Output the whole listing below exactly, omitting the images.

**RECORDS TO PROCESS**
───

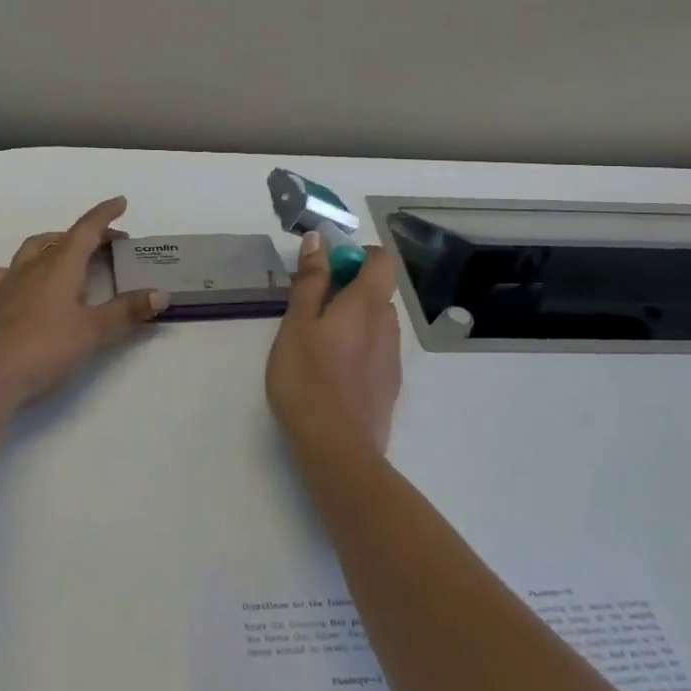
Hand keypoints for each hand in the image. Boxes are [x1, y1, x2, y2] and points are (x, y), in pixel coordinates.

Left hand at [0, 197, 166, 406]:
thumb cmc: (46, 348)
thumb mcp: (94, 332)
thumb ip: (127, 311)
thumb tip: (160, 294)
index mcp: (60, 266)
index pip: (86, 230)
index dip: (104, 214)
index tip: (120, 202)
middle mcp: (32, 266)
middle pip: (61, 238)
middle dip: (85, 235)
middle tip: (105, 245)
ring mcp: (6, 283)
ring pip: (31, 250)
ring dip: (52, 246)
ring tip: (66, 257)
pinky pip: (7, 274)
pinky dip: (23, 270)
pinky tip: (25, 283)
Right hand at [267, 233, 402, 456]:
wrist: (338, 450)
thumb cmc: (308, 379)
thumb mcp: (298, 323)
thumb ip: (311, 281)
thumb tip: (319, 241)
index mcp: (368, 304)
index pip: (381, 260)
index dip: (357, 255)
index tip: (325, 270)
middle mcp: (388, 325)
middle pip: (376, 290)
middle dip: (347, 288)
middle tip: (308, 307)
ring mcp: (392, 358)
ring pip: (375, 321)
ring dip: (351, 318)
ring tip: (315, 341)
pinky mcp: (388, 385)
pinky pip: (375, 349)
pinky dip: (356, 347)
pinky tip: (330, 371)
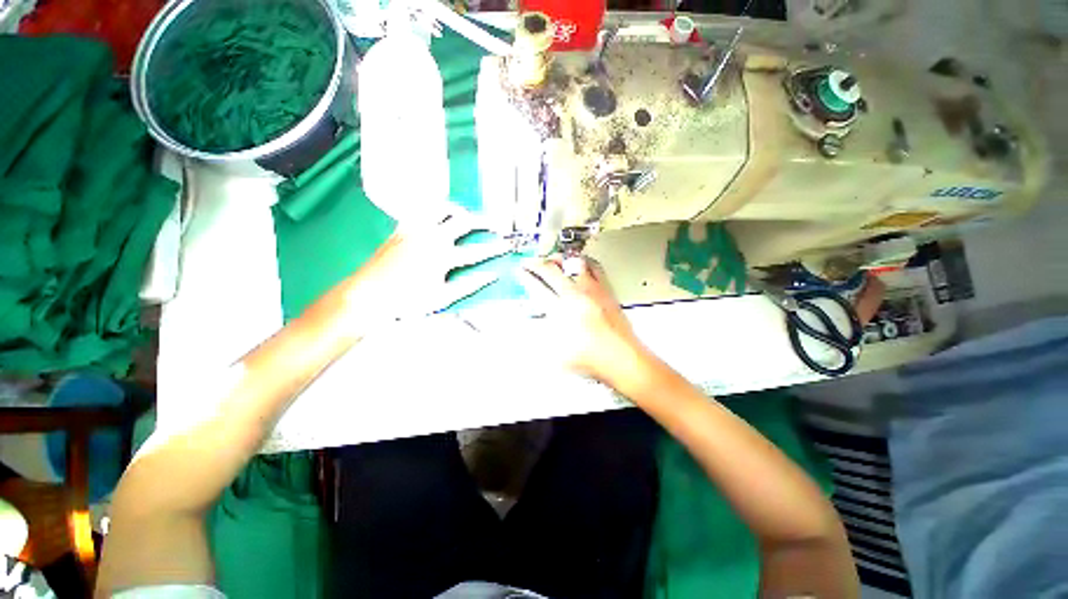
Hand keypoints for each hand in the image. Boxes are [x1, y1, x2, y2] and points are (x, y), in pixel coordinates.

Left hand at [346, 210, 509, 323]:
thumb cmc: (407, 302)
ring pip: (441, 208)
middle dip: (483, 221)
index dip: (495, 248)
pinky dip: (432, 209)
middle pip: (463, 221)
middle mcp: (431, 238)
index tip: (507, 245)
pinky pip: (419, 210)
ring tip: (465, 214)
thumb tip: (492, 276)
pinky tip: (436, 215)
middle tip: (493, 224)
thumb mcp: (443, 298)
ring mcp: (415, 230)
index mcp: (443, 257)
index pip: (478, 251)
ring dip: (457, 209)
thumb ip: (470, 285)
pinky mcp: (401, 229)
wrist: (367, 296)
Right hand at [517, 256, 653, 390]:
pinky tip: (580, 263)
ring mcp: (593, 291)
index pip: (537, 286)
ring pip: (572, 263)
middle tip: (530, 262)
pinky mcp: (606, 291)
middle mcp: (577, 296)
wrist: (623, 359)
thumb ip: (542, 332)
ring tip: (552, 260)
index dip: (525, 276)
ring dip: (559, 260)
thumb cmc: (593, 360)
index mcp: (561, 311)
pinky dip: (584, 262)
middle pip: (551, 270)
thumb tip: (534, 318)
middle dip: (536, 263)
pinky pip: (594, 268)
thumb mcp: (556, 353)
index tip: (520, 271)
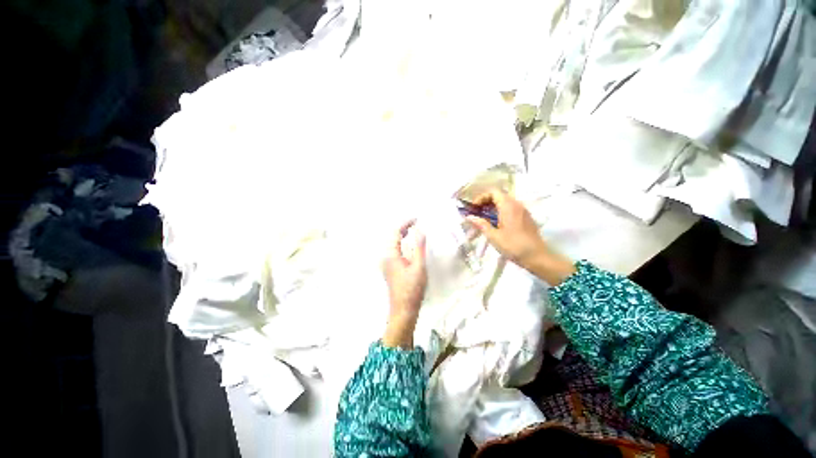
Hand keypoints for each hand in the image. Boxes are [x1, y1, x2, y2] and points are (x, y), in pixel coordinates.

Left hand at [381, 220, 426, 347]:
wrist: (403, 310)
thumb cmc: (412, 289)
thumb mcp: (418, 267)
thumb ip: (419, 247)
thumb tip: (420, 230)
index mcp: (390, 255)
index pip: (395, 233)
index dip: (405, 223)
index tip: (416, 218)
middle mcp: (385, 257)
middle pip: (393, 237)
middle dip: (404, 228)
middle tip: (417, 222)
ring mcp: (387, 264)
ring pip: (394, 244)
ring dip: (403, 236)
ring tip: (414, 230)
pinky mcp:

───

**FINISHED TASK**
Hand keypoints for each hand in the image. Boxes are [x1, y1, x2, y2] and points are (x, y), in pixel coordinates.

Left hand at [0, 197, 166, 406]:
thumb cmc: (46, 348)
thumb mcp: (94, 332)
thumb ip: (127, 311)
thumb tip: (160, 294)
index mcp: (60, 266)
index pip: (86, 230)
index dip: (104, 214)
index tip: (120, 202)
middle mcp: (32, 266)
middle pip: (61, 238)
middle dip: (85, 235)
middle tip: (105, 245)
ring mcp: (6, 283)
ring pip: (31, 250)
ring dip: (52, 246)
ring tip: (66, 257)
pinky pip: (7, 274)
pinky dip: (23, 270)
pinky tip: (25, 283)
Right hand at [267, 233, 402, 456]:
wrist: (338, 450)
thumb cmc: (308, 379)
thumb mcp: (298, 323)
thumb ip: (311, 281)
thumb tip: (319, 241)
index mcp: (368, 304)
index pip: (381, 260)
index dip: (357, 255)
index tip: (325, 270)
middle mcp: (388, 325)
middle pip: (376, 290)
middle dip: (347, 288)
middle tip: (308, 307)
ring mcp: (392, 358)
ring pip: (375, 321)
ring dip: (351, 318)
ring tip: (315, 341)
pinky mcp: (388, 385)
pinky pip: (375, 349)
pinky dip: (356, 347)
pinky tip: (330, 371)
Hand keypoints for each hand in the image. Boxes are [x1, y1, x2, y2] and points are (x, y), in pixel coordinates.

Left hand at [346, 210, 509, 323]:
thumb cmc: (407, 302)
ring pip: (441, 208)
middle dip: (483, 221)
index dip: (495, 248)
pinky dip: (432, 209)
middle pip: (463, 221)
middle mcp: (431, 238)
index tip: (507, 245)
pinky pip: (419, 210)
ring tip: (465, 214)
thumb tip: (492, 276)
pinky tip: (436, 215)
middle tip: (493, 224)
thumb mcp: (443, 298)
ring mcp: (415, 230)
index mcp: (443, 257)
index pip: (478, 251)
ring dip: (457, 209)
thumb ip: (470, 285)
pinky mcp: (401, 229)
wrist: (367, 296)
Right hand at [517, 256, 653, 390]:
pinky tip: (580, 263)
ring mcp: (593, 291)
index pip: (537, 286)
ring pip: (572, 263)
middle tip: (530, 262)
pinky mcp: (606, 291)
middle mcp: (577, 296)
wrist: (623, 359)
thumb ip: (542, 332)
ring tip: (552, 260)
index dip: (525, 276)
ring dip: (559, 260)
thumb cmc: (593, 360)
index mcp: (561, 311)
pinky dip: (584, 262)
middle pip: (551, 270)
thumb tip: (534, 318)
middle dip: (536, 263)
pinky pip: (594, 268)
thumb mcp: (556, 353)
index tip: (520, 271)
Hand keypoints for each hand in the image. Boxes are [x1, y1, x2, y2] and points are (x, y), in pixel coordinates.

Left hand at [381, 220, 426, 347]:
wrist: (403, 310)
thumb cmc: (412, 289)
thumb mcp: (418, 267)
thumb ip: (419, 247)
thumb tip: (420, 230)
index mcp: (390, 255)
index pip: (395, 233)
index dip: (405, 223)
index tip: (416, 218)
middle mcp: (385, 257)
middle pip: (393, 237)
middle dip: (404, 228)
middle tip: (417, 222)
ring mcp: (387, 264)
ring pip: (394, 244)
ring dip: (403, 236)
ring tip: (414, 230)
pinky mcp:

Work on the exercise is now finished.